‘Pushed into humanity’: can learning about storytelling make better doctors?
Narrative medicine encourages doctors to engage more deeply with patients by listening to their stories
The Melbourne general practitioner Mariam Tokhi knows exactly what her friend and colleague the senior paediatric emergency physician Fiona Reilly means when she speaks of her “back pocket full of ghosts”.
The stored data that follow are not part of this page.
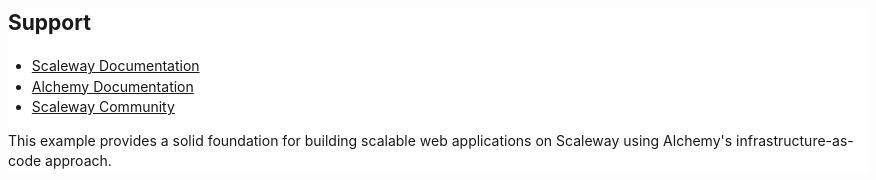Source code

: ## Support

- [Scaleway Documentation](https://www.scaleway.com/en/docs/)
- [Alchemy Documentation](https://alchemy.run)
- [Scaleway Community](https://www.scaleway.com/en/community/)

This example provides a solid foundation for building scalable web applications on Scaleway using Alchemy's infrastructure-as-code approach.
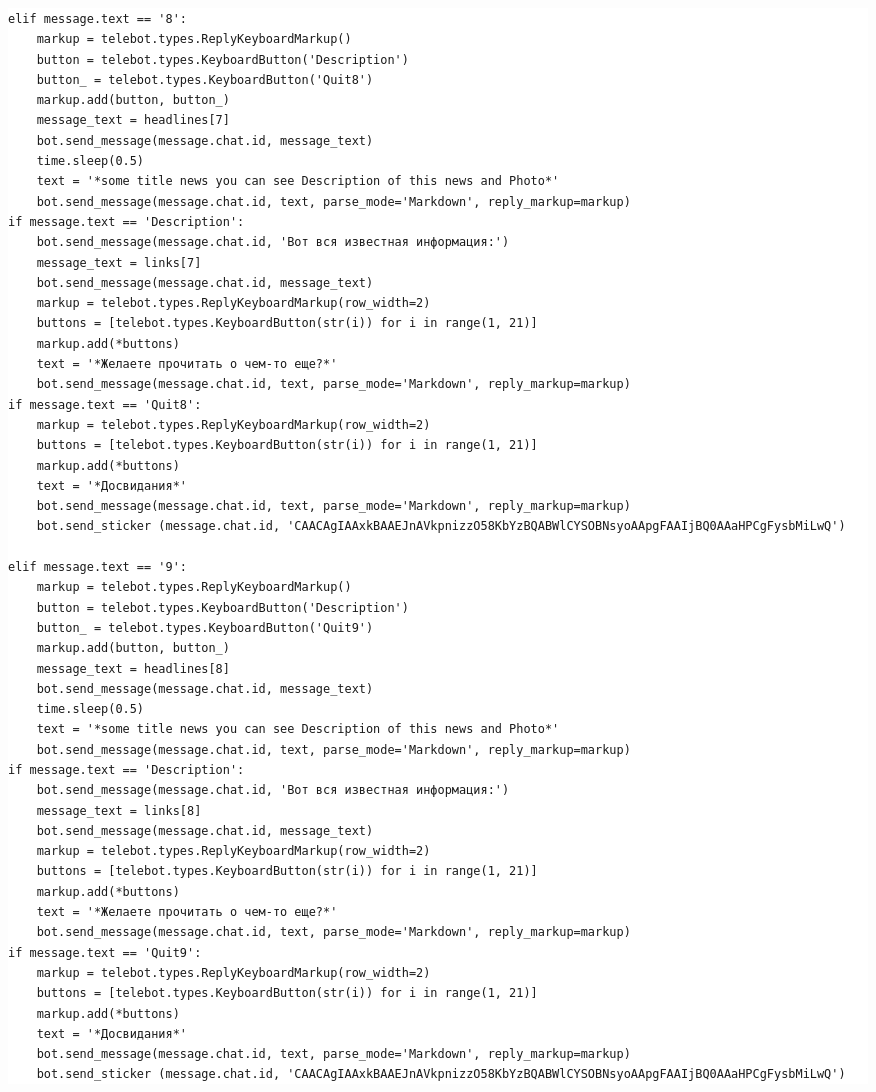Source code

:     elif message.text == '8':
        markup = telebot.types.ReplyKeyboardMarkup()
        button = telebot.types.KeyboardButton('Dеscription')
        button_ = telebot.types.KeyboardButton('Quit8')
        markup.add(button, button_)
        message_text = headlines[7]
        bot.send_message(message.chat.id, message_text)        
        time.sleep(0.5)
        text = '*some title news you can see Description of this news and Photo*'
        bot.send_message(message.chat.id, text, parse_mode='Markdown', reply_markup=markup)
    if message.text == 'Desсriрtion':
        bot.send_message(message.chat.id, 'Вот вся известная информация:')
        message_text = links[7]
        bot.send_message(message.chat.id, message_text)
        markup = telebot.types.ReplyKeyboardMarkup(row_width=2)
        buttons = [telebot.types.KeyboardButton(str(i)) for i in range(1, 21)]
        markup.add(*buttons)
        text = '*Желаете прочитать о чем-то еще?*'
        bot.send_message(message.chat.id, text, parse_mode='Markdown', reply_markup=markup)
    if message.text == 'Quit8':
        markup = telebot.types.ReplyKeyboardMarkup(row_width=2)
        buttons = [telebot.types.KeyboardButton(str(i)) for i in range(1, 21)]
        markup.add(*buttons)
        text = '*Досвидания*'
        bot.send_message(message.chat.id, text, parse_mode='Markdown', reply_markup=markup)
        bot.send_sticker (message.chat.id, 'CAACAgIAAxkBAAEJnAVkpnizzO58KbYzBQABWlCYSOBNsyoAApgFAAIjBQ0AAaHPCgFysbMiLwQ')

    elif message.text == '9':
        markup = telebot.types.ReplyKeyboardMarkup()
        button = telebot.types.KeyboardButton('Dеscription')
        button_ = telebot.types.KeyboardButton('Quit9')
        markup.add(button, button_)
        message_text = headlines[8]
        bot.send_message(message.chat.id, message_text)        
        time.sleep(0.5)
        text = '*some title news you can see Description of this news and Photo*'
        bot.send_message(message.chat.id, text, parse_mode='Markdown', reply_markup=markup)
    if message.text == 'Desсriptiоn':
        bot.send_message(message.chat.id, 'Вот вся известная информация:')
        message_text = links[8]
        bot.send_message(message.chat.id, message_text)
        markup = telebot.types.ReplyKeyboardMarkup(row_width=2)
        buttons = [telebot.types.KeyboardButton(str(i)) for i in range(1, 21)]
        markup.add(*buttons)
        text = '*Желаете прочитать о чем-то еще?*'
        bot.send_message(message.chat.id, text, parse_mode='Markdown', reply_markup=markup)
    if message.text == 'Quit9':
        markup = telebot.types.ReplyKeyboardMarkup(row_width=2)
        buttons = [telebot.types.KeyboardButton(str(i)) for i in range(1, 21)]
        markup.add(*buttons)
        text = '*Досвидания*'
        bot.send_message(message.chat.id, text, parse_mode='Markdown', reply_markup=markup)
        bot.send_sticker (message.chat.id, 'CAACAgIAAxkBAAEJnAVkpnizzO58KbYzBQABWlCYSOBNsyoAApgFAAIjBQ0AAaHPCgFysbMiLwQ')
Reilly is talking about those haunting memories all medical doctors harbour about their interactions with patients who are sometimes labelled “difficult” or for whom things didn’t go as they should or could have. Some survived, perhaps even flourished. Others died.
Doctors tend to evade their ghosts due to their onerous memorial weight, the expectation of stoicism freighted upon them amid the inhumane demands of the medical profession. But Reilly and Tokhi have a different strategy.
They write about these patients, and their shared experiences with them, as practitioners and now teachers in the University of Melbourne course on narrative medicine. Narrative medicine is a practice new to Australia whereby doctors are encouraged, through writing, to ethically engage far more deeply with their patients’ stories.
At its core, narrative medicine aims to build greater doctor-patient empathy. By listening to and observing patients more acutely, physicians get to understand how story – experience – impacts patients diagnostically and therapeutically. Not least, narrative medicine also nurtures doctors’ creative lives, all too often suppressed by their profession’s punishing demands and overwhelming traditional emphasis on biomedicine and checklists.